If you plan your strategy carefully and discuss the matter with her rather than dictating what will happen, you will quickly build consensus. After all, you only have to point out to her how you wanted her in the first place and that you have nurtured her emotionally and in every other way since birth. Hopefully, then she will trust your judgment and good sense when you put it to her that way.
Once you have her attention, discuss what she needs to build a happy and successful three or four years away at high school. Most boarding schools will accept students in 9th grade although 10th grade is the most common entry point. Is she a rider? Musician? An athlete? You will have no trouble finding a boarding school which will have all the programs and activities which she wants and needs.
2. The teachers in boarding schools will care about your child.
The advantage that a boarding school teacher has over her public school colleagues is that the boarding school teacher is with your child 24/7. Well, not literally; however, most boarding school teachers live on campus. There'll be one or more teachers living in the same building with your child. As a result, your daughter can get to know her teachers and, of course, they get to know her.
Boarding schools possess a genuine sense of community that simply is not possible to generate and maintain in a nonresidential, public day school. Furthermore, your child cannot hide in a boarding school. So, if she has any issues, they will be noticed. And as those issues surface, the school will have the resources and good sense to deal with them and counsel your daughter as appropriate.
3. Boarding schools are more affordable than you think.
99% of boarding schools have financial aid programs. While these programs vary from school to school, the intention is to put a boarding school education within reach of any child who has the academic ability to do the work. The important thing for you to understand is that if you need financial aid in order to send your daughter off to boarding school, all you need to do is to ask. There is the usual paperwork involved to prove that you need help. Boarding schools seek to attract children from every stratum of society. Boarding schools are not just for rich kids anymore.

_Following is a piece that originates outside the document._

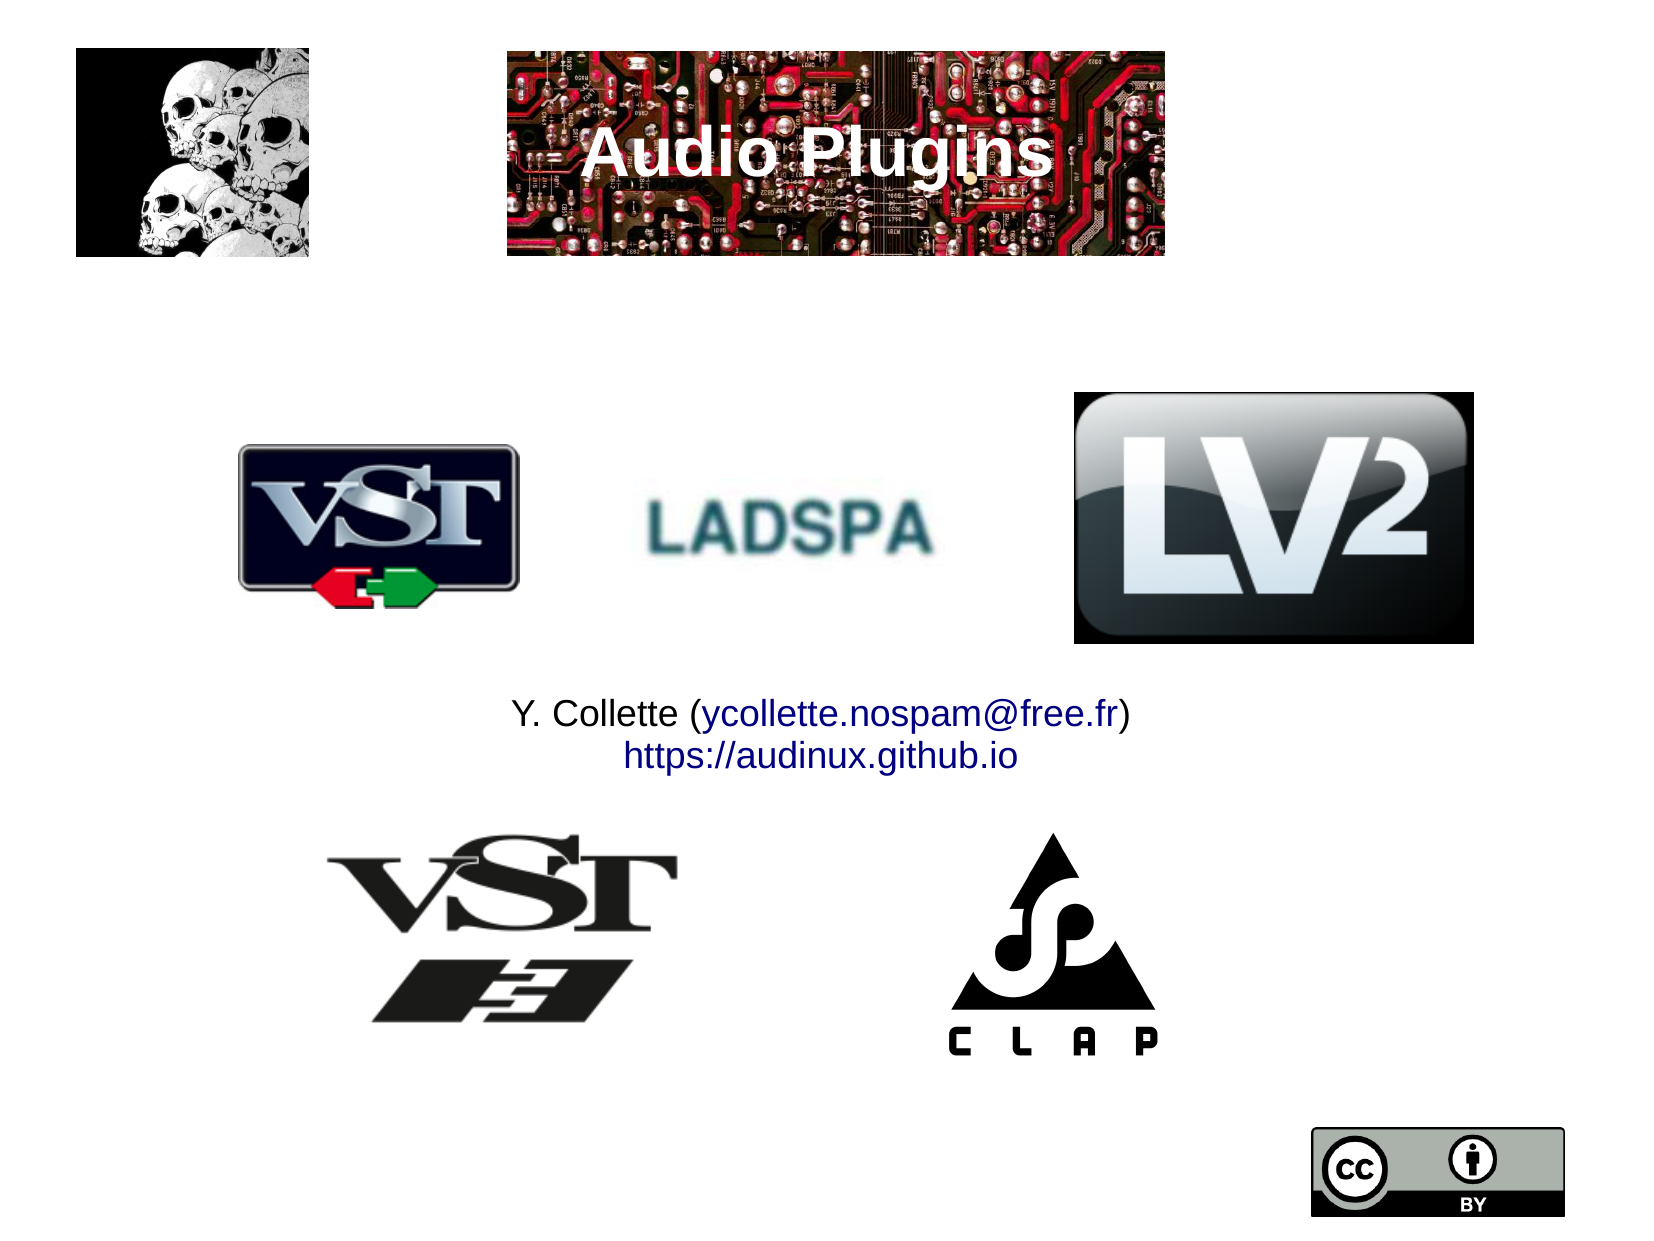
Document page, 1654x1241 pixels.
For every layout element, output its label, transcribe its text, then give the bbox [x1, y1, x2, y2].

4. You don't have to worry about your child while she is at boarding school.
Supervision is part of the deal when you send your child off to boarding school. 24/7 supervision. Think of the school as your replacement. The legal term is in loco parentis. The campus will be secure. Entrances are locked and monitored. Staff will be on the premises. She will be safe.

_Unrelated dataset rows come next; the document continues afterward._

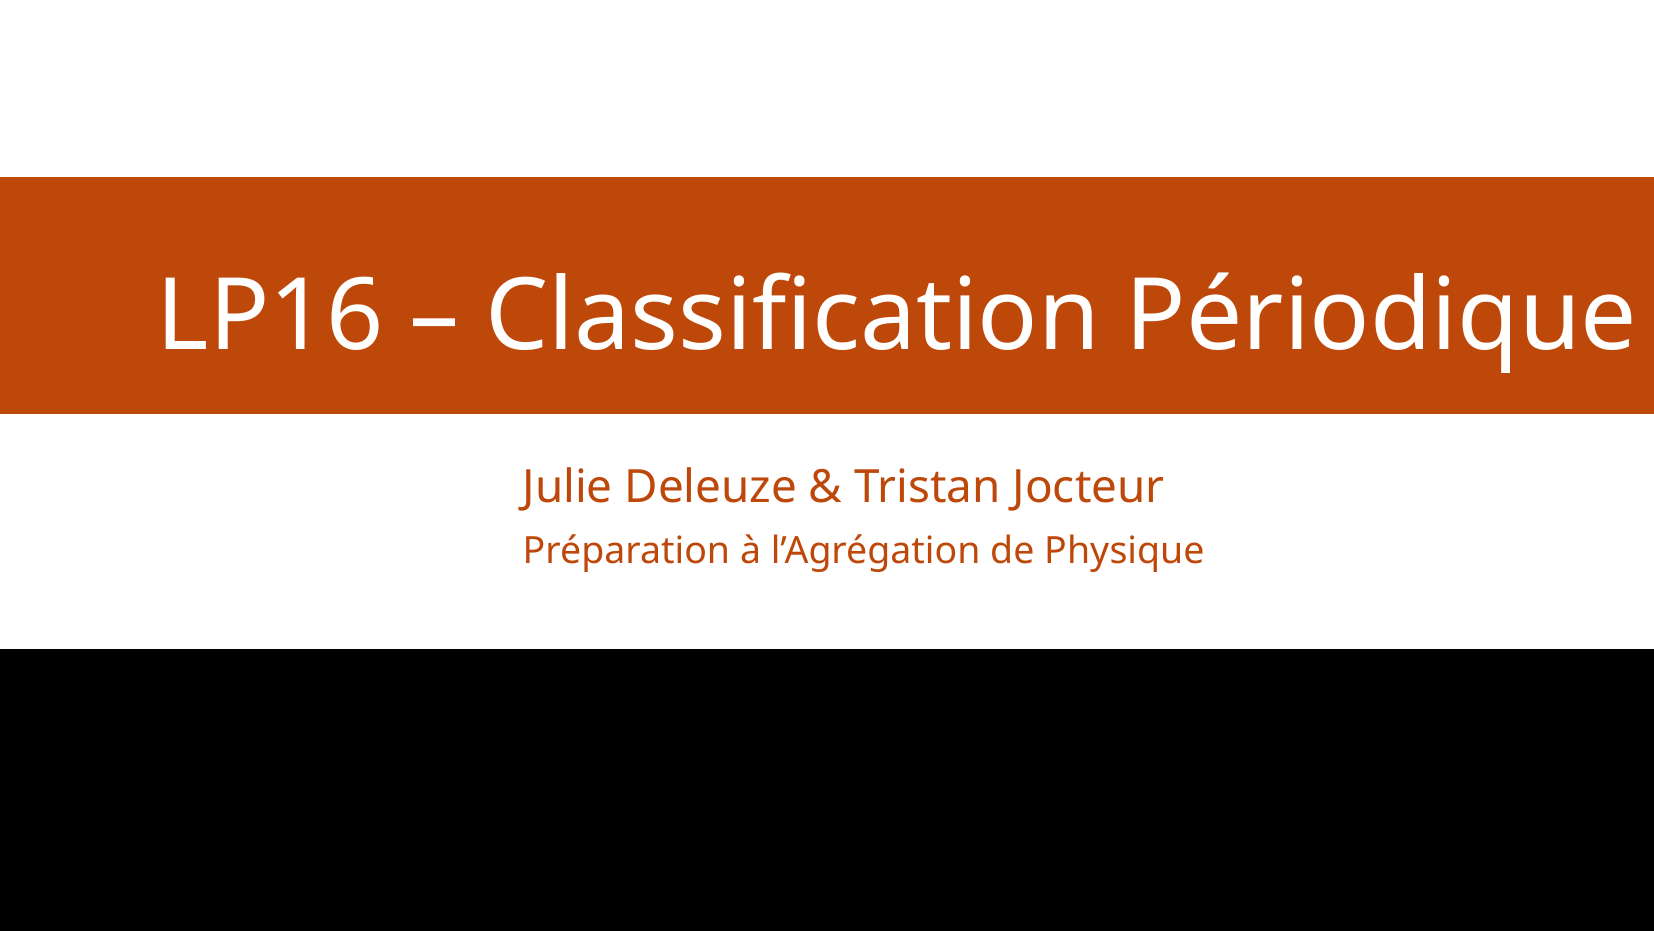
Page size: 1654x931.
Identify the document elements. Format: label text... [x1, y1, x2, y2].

text_box [0, 177, 1654, 414]
text_box LP16 – Classification Périodique [141, 234, 1525, 378]
text_box Julie Deleuze & Tristan Jocteur [507, 446, 1146, 515]
text_box [0, 649, 1654, 931]
text_box Préparation à l’Agrégation de Physique [507, 515, 1154, 579]
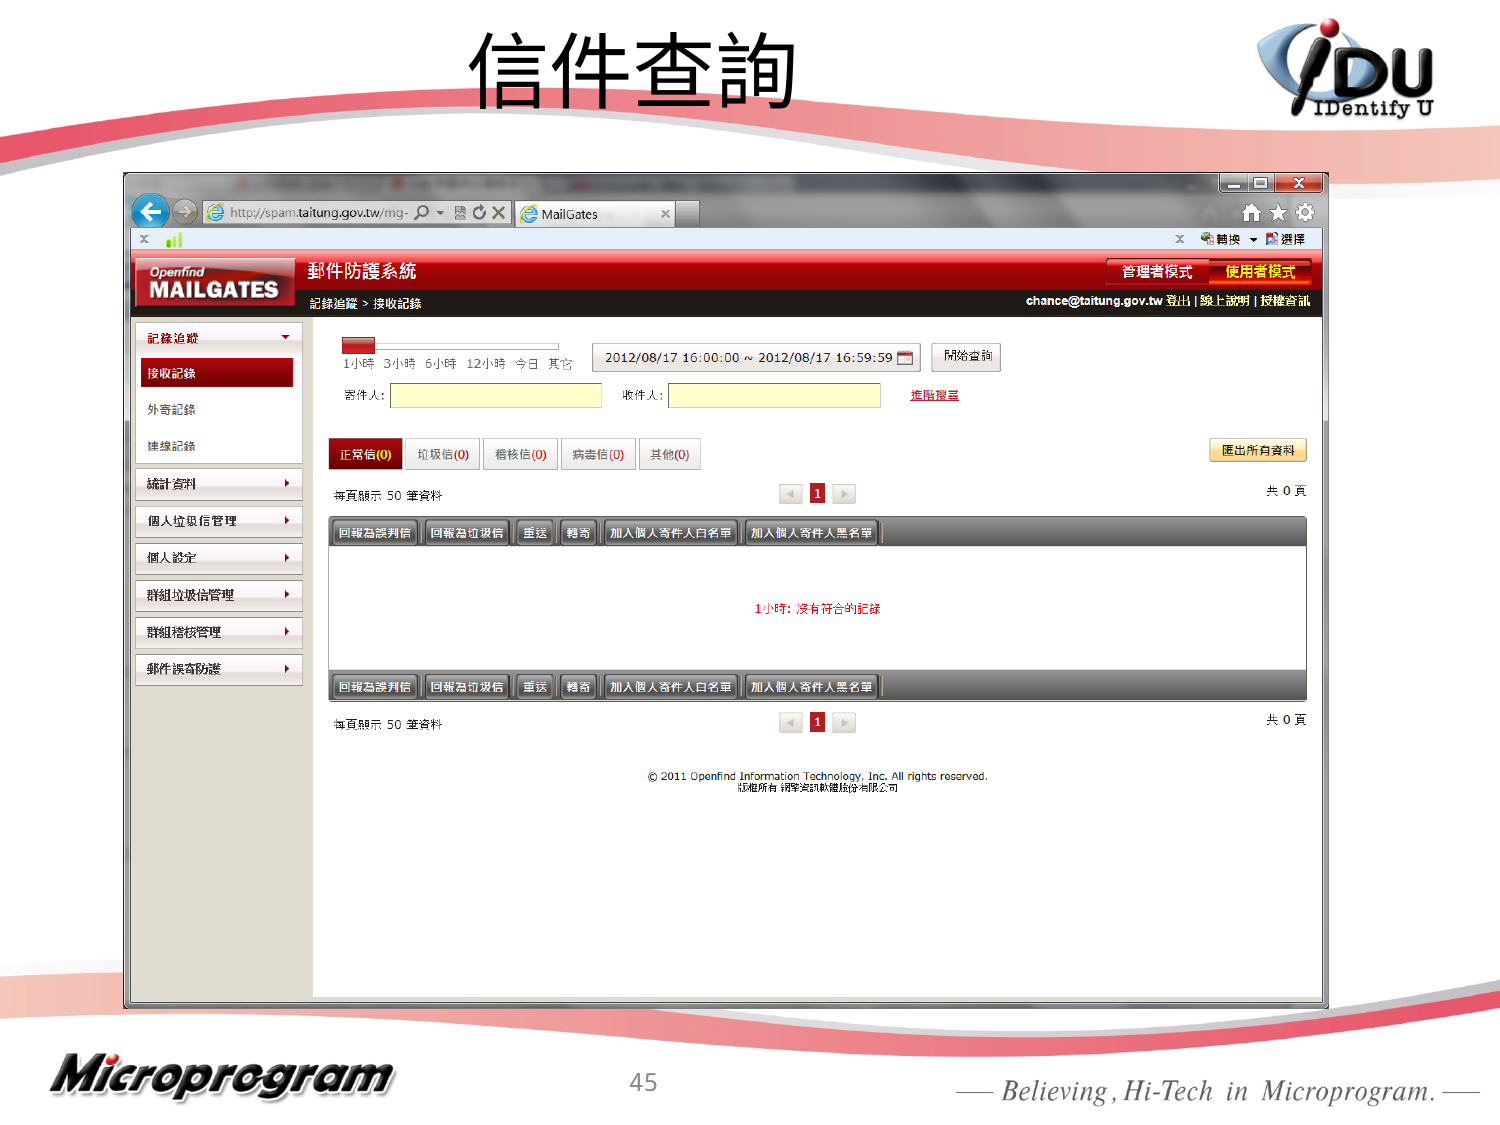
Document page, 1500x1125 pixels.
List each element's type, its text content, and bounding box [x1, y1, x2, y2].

picture [123, 172, 1329, 1009]
text_box [468, 1053, 819, 1114]
title 信件查詢 [35, 11, 1231, 118]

Another thing about which we parents worry is our child's eating habits. The food at boarding schools is professionally cooked. It is nutritious and often served family style with faculty and students sharing communal meals.

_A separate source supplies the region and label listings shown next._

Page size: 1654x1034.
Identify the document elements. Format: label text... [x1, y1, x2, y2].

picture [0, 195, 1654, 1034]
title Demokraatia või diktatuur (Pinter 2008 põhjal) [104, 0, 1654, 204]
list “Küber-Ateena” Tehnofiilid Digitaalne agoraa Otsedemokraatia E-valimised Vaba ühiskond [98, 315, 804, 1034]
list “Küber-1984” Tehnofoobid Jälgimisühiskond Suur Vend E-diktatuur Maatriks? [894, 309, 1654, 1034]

Can she watch TV? Listen to her iPod? Talk on her cell phone? Sure. The only caveat is that she will not be allowed to do any of those things exclusively. She will have homework to do, extracurricular activities to attend, sports to participate in and much more to cram into her day. Her life at boarding school will be structured. It will be organized, not regimented. Because everybody else will be doing the same things, your daughter won't feel like she has been singled out to do three hours of homework as a punishment. The same thing applies to two hours of field hockey practice. She and her classmates will be so involved in activities of all kinds that they won't feel more scheduled than any teen does.
5. Your child will learn to love learning.
This fact may or may not be high on her list of priorities. But it is certainly at the top of your list. The great thing about learning in a boarding school is that the teachers don't have to teach to a test. No Child Left Behind and the laws which follow it are not part of the boarding school academic scene. Each boarding school designs its academic curriculum which always exceeds and state and local requirements as far as core subjects are concerned. Boarding schools know that academics matter greatly to the families who patronize them.
As part of your search process, review the curricula in depth. In most instances, you will find that your child will do far more academic work each year than she would in even a top public school. Another point to consider is that boarding schools offer academic courses not commonly found in public schools. Foreign languages such as Mandarin and extensive performing arts offerings are not extras in private school. They are part of the mix of academics, extracurricular activities, and athletics which a school feels it must offer to develop your child's fullest potential.
No matter which boarding school you choose, you can be assured that the teachers have been carefully selected, not only for their strong education and academic work in their chosen field but also for their love of teaching teenagers. Teaching styles do vary from school to school. Review that important aspect of each school as you make your visits. You will like what you see and hear in most cases.